Argenx’s efforts to Advance fall flat
Failure of a subcutaneous formulation of Vyvgart raises questions about the drug’s future in primary immune thrombocytopenia and beyond.
Failure of a subcutaneous formulation of Vyvgart raises questions about the drug’s future in primary immune thrombocytopenia and beyond.
Argenx’s filing strategy for its FcRN antagonist Vyvgart in the new use of primary immune thrombocytopenia (ITP) had already raised eyebrows. Now the group has received a blow to its hopes here after flunking the pivotal Advance-SC trial, which tested a subcutaneous formulation.
The failure looks comprehensive, with placebo numerically outperforming Vyvgart on the primary endpoint, sustained platelet count response, and the study also falling short on secondary endpoints. Argenx blamed a high – and variable – placebo response, but a conference call today did not shed much light on its future filing plans in ITP. The group’s stock fell as much as 12% this morning.
Intravenous and subcutaneous
Vyvgart is already approved for generalised myasthenia gravis, as both an intravenous and subcutaneous formulation. But if it is to become a mega-blockbuster, as hoped, it will need to expand beyond this use.
ITP is just one area that Argenx is trying to move Vyvgart into. At last year’s ASH meeting the company presented a win – albeit it a marginal one – with the intravenous formulation in the Advance study.
The company has already filed Vyvgart for ITP in Japan, where only one pivotal trial is needed. The US FDA and the EU’s EMA, meanwhile, have asked for two trials to support approval. Argenx had intended to include Advance and Advance-SC in the same filing package – a plan that had already looked controversial after the company admitted that the formulations were seen as different products by regulators.
Now that plan is in tatters. It is unclear whether Argenx will need to run another phase 3 study, or if it would even want to. During a conference call today, the group’s chief executive officer, Tim Van Hauwermeiren, said Argenx will be “responsible stewards of capital” and make “data-based decisions” once it has digested the Advance-SC results.
Advance-SC
He noted that the company still doesn’t fully understand why Advance-SC failed where Advance succeeded, but there are various theories.

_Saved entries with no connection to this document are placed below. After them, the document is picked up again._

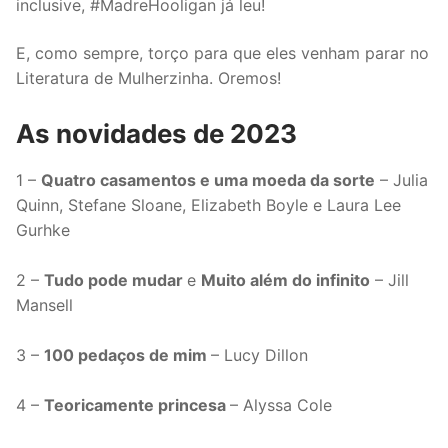
inclusive, #MadreHooligan já leu!
E, como sempre, torço para que eles venham parar no
Literatura de Mulherzinha. Oremos!
As novidades de 2023
1 –
Quatro casamentos e uma moeda da sorte
– Julia
Quinn, Stefane Sloane, Elizabeth Boyle e Laura Lee
Gurhke
2 –
Tudo pode mudar
e
Muito além do infinito
– Jill
Mansell
3 –
100 pedaços de mim
– Lucy Dillon
4 –
Teoricamente princesa
– Alyssa Cole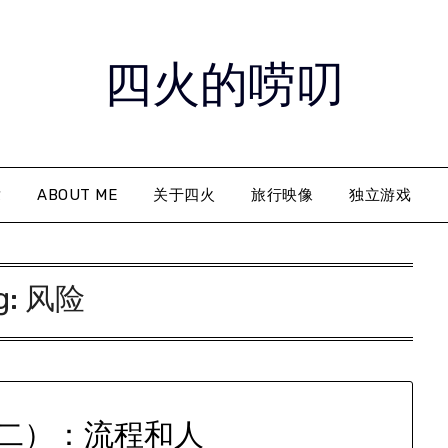
四火的唠叨
章
ABOUT ME
关于四火
旅行映像
独立游戏
g:
风险
（二）：流程和人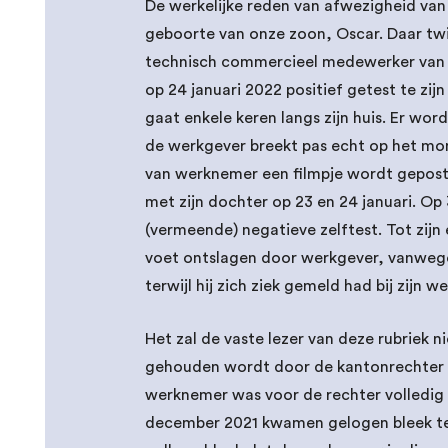
De werkelijke reden van afwezigheid va
geboorte van onze zoon, Oscar. Daar twij
technisch commercieel medewerker van e
op 24 januari 2022 positief getest te zij
gaat enkele keren langs zijn huis. Er wor
de werkgever breekt pas echt op het mo
van werknemer een filmpje wordt gepost w
met zijn dochter op 23 en 24 januari. Op
(vermeende) negatieve zelftest. Tot zij
voet ontslagen door werkgever, vanwege h
terwijl hij zich ziek gemeld had bij zijn w
Het zal de vaste lezer van deze rubriek 
gehouden wordt door de kantonrechter 
werknemer was voor de rechter volledig 
december 2021 kwamen gelogen bleek te z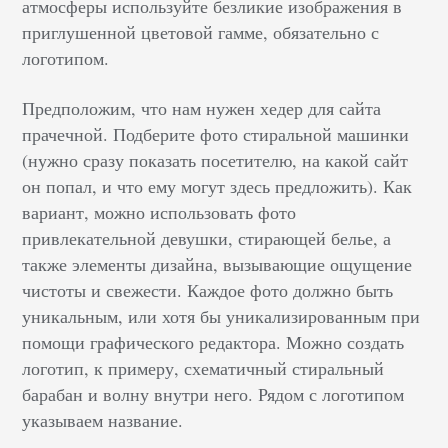
атмосферы используйте безликие изображения в
приглушенной цветовой гамме, обязательно с
логотипом.
Предположим, что нам нужен хедер для сайта
прачечной. Подберите фото стиральной машинки
(нужно сразу показать посетителю, на какой сайт
он попал, и что ему могут здесь предложить). Как
вариант, можно использовать фото
привлекательной девушки, стирающей белье, а
также элементы дизайна, вызывающие ощущение
чистоты и свежести. Каждое фото должно быть
уникальным, или хотя бы уникализированным при
помощи графического редактора. Можно создать
логотип, к примеру, схематичный стиральный
барабан и волну внутри него. Рядом с логотипом
указываем название.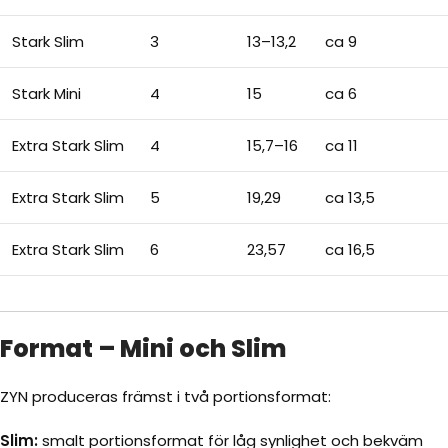
Stark Slim
3
13–13,2
ca 9
Stark Mini
4
15
ca 6
Extra Stark Slim
4
15,7–16
ca 11
Extra Stark Slim
5
19,29
ca 13,5
Extra Stark Slim
6
23,57
ca 16,5
Format – Mini och Slim
ZYN produceras främst i två portionsformat:
Slim:
smalt portionsformat för låg synlighet och bekväm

The two studies had a similar design, with both enrolling previously-treated ITP patients, and both with the primary endpoint of the proportion of patients achieving a sustained platelet count response, defined as platelet counts of ≥50x109/l on at least four of the six visits between week 19 and week 24 of the trial.
In Advance-SC, 14% of Vyvgart-treated patients met the endpoint, versus 16% in the placebo group. In the earlier Advance trial, 22% of Vyvgart-treated patients achieved this outcome, versus 5% on placebo.
Argenx execs said today that the driving force behind the different trial outcomes was the much higher placebo response in Advance-SC. They added there were regional differences in placebo response, including in geographies that were not included in Advance.
They also noted that responders in Advance-SC were typically earlier in the course of their disease and not receiving concomitant medications. This pattern could be relevant because Advance-SC had a high proportion of highly refractory patients: 75% patients had received three or more prior ITP therapies, versus 68% in Advance. However, the company’s chief medical officer, Luc Truyen, said he didn’t think that would fully explain the findings.
One thing Argenx seemed to rule out was a difference between the intravenous and subcutaneous formulations, saying the pharmacodynamic data in Advance-SC were in line with the intravenous study and other prior trials.
The company also played down any risk to ongoing studies in other indications, several of which are set to yield data soon. Argenx will have to hope that Advance-SC is just a blip, rather than a sign of things to come.
Current indications and upcoming readouts for Vyvgart
Setting | Formulation | Trial | Status |
---|---|---|---|
gMG | IV | ADAPT | FDA approved Dec 2021 |
gMG | SC | ADAPT-SC | FDA approved Jun 2023 |
ITP | IV | ADVANCE | Succeeded May 2022 |
ITP | SC | ADVANCE-SC | Failed Nov 2023 |
CIDP | SC | ADHERE | Succeeded Jul 2023 |
Pemphigus | SC | ADDRESS | Data due YE 2023 |
Bullous pemphigoid | SC | BALLAD | Go/no go decision by YE 2023 |
Post-Covid POTS | IV | POTS | Data due Q1 2024 |
Sjogren's syndrome | IV | NCT05817669 | Data due H1 2024 |
Myositis | SC | ALKIVIA | Go/no go decision H2 2024 |
CIDP: chronic inflammatory demyelinating polyneuropathy; gMG: generalised myasthenia gravis; ITP: immune thrombocytopenia; POTS: postural orthostatic tachycardia syndrome. Source: OncologyPipeline, clinicaltrials.gov and company presentation.